Bertrand Leroy Taylor, Sr. had died at the age of 72 in April 1934, leaving the bulk of his $5 million estate to Bertrand Jr. and Dorothy.  Also listed in the will was "my friend, Geraldine L. Ott," who received $10,000.  The bequest was not enough for Geraldine Louise Ott.  The beautiful young woman, who was in her 20s, sought to overturn the will as Taylor's "surviving spouse."  The case extended into the following spring when finally, on April 23, 1935, Judge James A. Delehanty ruled that Geraldine "had failed to establish that she had been the common law wife of Bertrand L. Taylor," as reported by The New York Times.

The building continued to be home to wealthy and socially prominent residents for the next three decades, including Neville G. Hart and his wife, the former Augusta Lyon; Mrs. Peyton Van Renssalaer; and the Ronald Hugh MacDonalds.  
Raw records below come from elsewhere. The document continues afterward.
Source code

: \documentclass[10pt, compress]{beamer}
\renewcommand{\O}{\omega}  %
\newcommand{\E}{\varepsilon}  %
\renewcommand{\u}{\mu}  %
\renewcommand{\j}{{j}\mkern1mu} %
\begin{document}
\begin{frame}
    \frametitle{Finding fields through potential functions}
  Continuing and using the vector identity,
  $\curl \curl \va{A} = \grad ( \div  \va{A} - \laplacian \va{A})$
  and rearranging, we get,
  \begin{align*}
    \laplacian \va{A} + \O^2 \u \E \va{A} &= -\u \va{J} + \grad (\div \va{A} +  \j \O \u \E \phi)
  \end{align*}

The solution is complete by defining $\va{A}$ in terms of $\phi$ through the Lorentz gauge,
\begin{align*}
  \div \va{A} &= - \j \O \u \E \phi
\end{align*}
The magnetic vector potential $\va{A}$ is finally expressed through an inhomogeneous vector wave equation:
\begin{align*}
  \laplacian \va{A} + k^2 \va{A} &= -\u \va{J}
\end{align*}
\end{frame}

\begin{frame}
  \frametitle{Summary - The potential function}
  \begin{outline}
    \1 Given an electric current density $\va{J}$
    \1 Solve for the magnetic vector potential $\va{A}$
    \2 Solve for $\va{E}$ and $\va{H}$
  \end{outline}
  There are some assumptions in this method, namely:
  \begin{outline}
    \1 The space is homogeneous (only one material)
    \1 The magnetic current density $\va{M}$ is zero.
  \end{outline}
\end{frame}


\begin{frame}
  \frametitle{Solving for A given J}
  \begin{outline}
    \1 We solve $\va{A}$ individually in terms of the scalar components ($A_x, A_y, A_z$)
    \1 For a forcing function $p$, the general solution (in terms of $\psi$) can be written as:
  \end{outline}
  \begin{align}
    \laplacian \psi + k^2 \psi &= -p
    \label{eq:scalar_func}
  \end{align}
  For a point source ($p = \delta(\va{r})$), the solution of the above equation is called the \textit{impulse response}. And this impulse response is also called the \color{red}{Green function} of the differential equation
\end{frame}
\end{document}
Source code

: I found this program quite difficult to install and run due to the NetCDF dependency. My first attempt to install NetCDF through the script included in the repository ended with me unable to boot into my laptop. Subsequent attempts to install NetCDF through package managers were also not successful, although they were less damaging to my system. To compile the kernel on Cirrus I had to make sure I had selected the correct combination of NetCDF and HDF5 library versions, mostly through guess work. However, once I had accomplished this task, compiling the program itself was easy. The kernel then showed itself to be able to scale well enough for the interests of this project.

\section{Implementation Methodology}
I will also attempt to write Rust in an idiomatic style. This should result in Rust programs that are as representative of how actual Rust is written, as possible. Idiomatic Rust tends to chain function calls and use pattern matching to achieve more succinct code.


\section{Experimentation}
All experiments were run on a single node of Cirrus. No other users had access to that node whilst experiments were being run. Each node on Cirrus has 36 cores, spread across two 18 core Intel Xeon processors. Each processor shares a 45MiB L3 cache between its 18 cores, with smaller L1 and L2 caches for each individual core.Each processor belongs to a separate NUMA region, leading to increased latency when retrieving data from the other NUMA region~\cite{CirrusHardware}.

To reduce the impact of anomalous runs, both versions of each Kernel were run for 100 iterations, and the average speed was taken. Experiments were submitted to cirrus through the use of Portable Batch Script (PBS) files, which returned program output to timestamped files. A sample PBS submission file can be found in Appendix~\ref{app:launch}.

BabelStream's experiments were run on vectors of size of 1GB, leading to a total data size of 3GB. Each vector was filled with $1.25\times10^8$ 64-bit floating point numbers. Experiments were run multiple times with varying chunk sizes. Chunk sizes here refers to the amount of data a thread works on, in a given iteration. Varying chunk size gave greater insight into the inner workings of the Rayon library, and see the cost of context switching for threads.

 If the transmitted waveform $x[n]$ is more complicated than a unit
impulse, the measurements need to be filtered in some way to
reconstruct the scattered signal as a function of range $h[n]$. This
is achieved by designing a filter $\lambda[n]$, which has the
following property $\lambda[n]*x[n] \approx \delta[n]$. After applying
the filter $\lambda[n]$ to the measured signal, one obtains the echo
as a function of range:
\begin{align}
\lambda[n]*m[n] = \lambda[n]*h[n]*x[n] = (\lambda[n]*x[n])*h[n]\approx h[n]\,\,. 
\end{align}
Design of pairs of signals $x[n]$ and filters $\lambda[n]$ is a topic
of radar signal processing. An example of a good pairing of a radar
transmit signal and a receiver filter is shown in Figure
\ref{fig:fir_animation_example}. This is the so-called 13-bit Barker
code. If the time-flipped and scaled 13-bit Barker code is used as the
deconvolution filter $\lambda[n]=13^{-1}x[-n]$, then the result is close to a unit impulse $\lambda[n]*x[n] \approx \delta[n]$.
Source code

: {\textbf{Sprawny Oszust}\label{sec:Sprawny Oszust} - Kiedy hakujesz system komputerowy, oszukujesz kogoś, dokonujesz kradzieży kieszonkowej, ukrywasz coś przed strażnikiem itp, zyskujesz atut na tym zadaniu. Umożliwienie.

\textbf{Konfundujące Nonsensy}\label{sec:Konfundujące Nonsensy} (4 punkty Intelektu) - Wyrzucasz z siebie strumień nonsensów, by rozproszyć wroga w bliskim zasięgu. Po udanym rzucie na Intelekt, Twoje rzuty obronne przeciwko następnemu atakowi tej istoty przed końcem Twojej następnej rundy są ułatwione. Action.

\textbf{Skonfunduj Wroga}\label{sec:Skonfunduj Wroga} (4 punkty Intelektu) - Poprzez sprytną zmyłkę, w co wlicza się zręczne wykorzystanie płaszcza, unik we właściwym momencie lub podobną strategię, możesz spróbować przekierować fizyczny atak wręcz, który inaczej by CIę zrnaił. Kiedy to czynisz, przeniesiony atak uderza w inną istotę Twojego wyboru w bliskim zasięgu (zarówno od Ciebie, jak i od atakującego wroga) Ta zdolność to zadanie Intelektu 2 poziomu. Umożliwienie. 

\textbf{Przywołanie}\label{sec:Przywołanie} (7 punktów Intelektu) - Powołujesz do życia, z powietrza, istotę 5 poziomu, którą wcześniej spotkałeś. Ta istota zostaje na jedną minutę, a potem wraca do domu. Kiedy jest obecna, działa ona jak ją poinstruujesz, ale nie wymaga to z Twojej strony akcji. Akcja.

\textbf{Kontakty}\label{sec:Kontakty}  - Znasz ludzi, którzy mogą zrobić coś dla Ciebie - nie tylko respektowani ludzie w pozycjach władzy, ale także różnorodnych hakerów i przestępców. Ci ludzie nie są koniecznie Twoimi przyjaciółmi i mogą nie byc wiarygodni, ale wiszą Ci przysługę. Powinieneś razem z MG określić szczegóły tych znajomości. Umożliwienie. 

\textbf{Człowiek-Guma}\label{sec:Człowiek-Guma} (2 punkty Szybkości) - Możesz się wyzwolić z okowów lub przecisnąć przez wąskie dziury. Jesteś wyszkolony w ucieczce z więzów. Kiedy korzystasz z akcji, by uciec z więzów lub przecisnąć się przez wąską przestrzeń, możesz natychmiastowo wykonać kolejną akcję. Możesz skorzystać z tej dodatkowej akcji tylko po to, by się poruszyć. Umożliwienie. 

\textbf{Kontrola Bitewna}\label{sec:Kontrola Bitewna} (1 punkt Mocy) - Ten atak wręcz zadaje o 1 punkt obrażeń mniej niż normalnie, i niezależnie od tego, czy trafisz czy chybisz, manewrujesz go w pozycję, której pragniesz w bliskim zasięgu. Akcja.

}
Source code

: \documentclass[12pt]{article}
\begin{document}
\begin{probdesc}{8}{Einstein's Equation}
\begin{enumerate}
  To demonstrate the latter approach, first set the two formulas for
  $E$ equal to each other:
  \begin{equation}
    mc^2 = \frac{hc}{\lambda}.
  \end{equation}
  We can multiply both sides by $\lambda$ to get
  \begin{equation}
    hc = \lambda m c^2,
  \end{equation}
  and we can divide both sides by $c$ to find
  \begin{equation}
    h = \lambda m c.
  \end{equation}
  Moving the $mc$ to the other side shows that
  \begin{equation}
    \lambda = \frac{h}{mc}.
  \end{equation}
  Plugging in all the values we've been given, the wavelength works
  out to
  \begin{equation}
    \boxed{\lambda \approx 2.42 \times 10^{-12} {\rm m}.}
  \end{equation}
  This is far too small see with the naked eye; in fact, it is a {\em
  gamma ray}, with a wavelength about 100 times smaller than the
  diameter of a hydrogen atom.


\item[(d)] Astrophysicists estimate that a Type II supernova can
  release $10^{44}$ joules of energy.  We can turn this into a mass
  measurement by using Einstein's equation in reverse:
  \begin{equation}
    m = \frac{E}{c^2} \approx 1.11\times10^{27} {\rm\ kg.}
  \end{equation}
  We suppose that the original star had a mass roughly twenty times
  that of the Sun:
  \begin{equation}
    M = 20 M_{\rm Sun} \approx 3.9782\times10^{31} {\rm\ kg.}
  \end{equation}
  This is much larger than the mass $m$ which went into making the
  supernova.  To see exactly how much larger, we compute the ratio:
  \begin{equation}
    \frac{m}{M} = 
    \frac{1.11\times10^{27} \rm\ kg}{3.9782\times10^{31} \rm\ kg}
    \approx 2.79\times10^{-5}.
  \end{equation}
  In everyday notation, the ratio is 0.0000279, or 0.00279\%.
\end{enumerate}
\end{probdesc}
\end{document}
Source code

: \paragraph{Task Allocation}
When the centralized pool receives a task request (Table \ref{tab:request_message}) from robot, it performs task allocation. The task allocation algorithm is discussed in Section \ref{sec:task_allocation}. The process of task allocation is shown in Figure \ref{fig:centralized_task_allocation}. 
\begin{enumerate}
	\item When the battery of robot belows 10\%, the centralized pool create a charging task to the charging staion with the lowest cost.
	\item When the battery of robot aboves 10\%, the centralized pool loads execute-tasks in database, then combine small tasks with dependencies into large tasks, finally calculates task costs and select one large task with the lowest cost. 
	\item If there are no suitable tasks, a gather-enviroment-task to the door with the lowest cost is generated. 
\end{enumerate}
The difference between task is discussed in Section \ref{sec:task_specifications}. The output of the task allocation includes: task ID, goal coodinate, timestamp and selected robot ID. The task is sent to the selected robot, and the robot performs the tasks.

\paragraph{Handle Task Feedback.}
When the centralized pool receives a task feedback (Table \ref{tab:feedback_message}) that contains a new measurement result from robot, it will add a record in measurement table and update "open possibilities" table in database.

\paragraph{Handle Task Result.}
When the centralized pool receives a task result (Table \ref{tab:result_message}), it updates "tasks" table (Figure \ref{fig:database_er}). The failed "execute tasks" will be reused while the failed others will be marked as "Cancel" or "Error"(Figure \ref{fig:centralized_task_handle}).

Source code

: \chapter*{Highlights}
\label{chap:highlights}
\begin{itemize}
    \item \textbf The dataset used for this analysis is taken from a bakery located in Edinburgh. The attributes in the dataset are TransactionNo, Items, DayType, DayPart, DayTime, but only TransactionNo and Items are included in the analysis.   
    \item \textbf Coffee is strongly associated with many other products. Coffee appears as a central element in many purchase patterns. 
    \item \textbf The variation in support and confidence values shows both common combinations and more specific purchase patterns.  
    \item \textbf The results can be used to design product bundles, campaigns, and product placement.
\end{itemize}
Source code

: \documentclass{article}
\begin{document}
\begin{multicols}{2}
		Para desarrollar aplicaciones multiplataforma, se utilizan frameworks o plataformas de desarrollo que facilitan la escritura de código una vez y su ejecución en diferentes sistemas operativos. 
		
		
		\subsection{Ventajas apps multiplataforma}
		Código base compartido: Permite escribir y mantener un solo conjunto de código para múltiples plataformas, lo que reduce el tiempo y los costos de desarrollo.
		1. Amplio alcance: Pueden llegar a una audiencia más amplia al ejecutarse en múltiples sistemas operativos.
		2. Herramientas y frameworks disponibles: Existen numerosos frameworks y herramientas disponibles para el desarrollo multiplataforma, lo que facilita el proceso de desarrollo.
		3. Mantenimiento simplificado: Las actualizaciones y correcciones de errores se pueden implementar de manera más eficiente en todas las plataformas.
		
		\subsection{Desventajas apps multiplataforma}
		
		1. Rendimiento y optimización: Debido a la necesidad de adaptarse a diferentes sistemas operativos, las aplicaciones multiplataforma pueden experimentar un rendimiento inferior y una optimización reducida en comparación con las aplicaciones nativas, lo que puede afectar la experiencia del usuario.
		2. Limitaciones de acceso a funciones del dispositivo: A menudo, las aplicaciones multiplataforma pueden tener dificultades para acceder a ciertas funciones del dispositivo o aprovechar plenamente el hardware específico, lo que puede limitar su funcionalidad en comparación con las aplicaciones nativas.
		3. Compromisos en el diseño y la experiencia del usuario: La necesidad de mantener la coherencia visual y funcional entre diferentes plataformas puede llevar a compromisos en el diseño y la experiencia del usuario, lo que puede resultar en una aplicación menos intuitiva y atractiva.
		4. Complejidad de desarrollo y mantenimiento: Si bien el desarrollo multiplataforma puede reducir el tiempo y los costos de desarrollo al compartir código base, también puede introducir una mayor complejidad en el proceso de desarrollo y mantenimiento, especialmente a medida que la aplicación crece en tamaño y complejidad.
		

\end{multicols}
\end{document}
Realtor Jules Pallister, his wife, the former Ethel Nerring, and their five year old son Jeffrey lived here in the early 1950s.  The 47-year-old's death on April 5, 1952 macabrely echoed that of John W. Castles nearly half a century earlier.  Late in 1951, Pallister, who ran his own realty firm, was diagnosed with a nervous disorder.  Still under treatment, he went to the Long Island home of his sister on April 2.  Two days later she found his body in the basement.  He had tied his bathrobe belt to a steampipe and hanged himself.

At the time of the tragedy, the end of the line for the luxurious apartment building was on the near horizon.  In 1961 a demolition permit was granted and two years later the Loew's Regency Hotel opened on the site.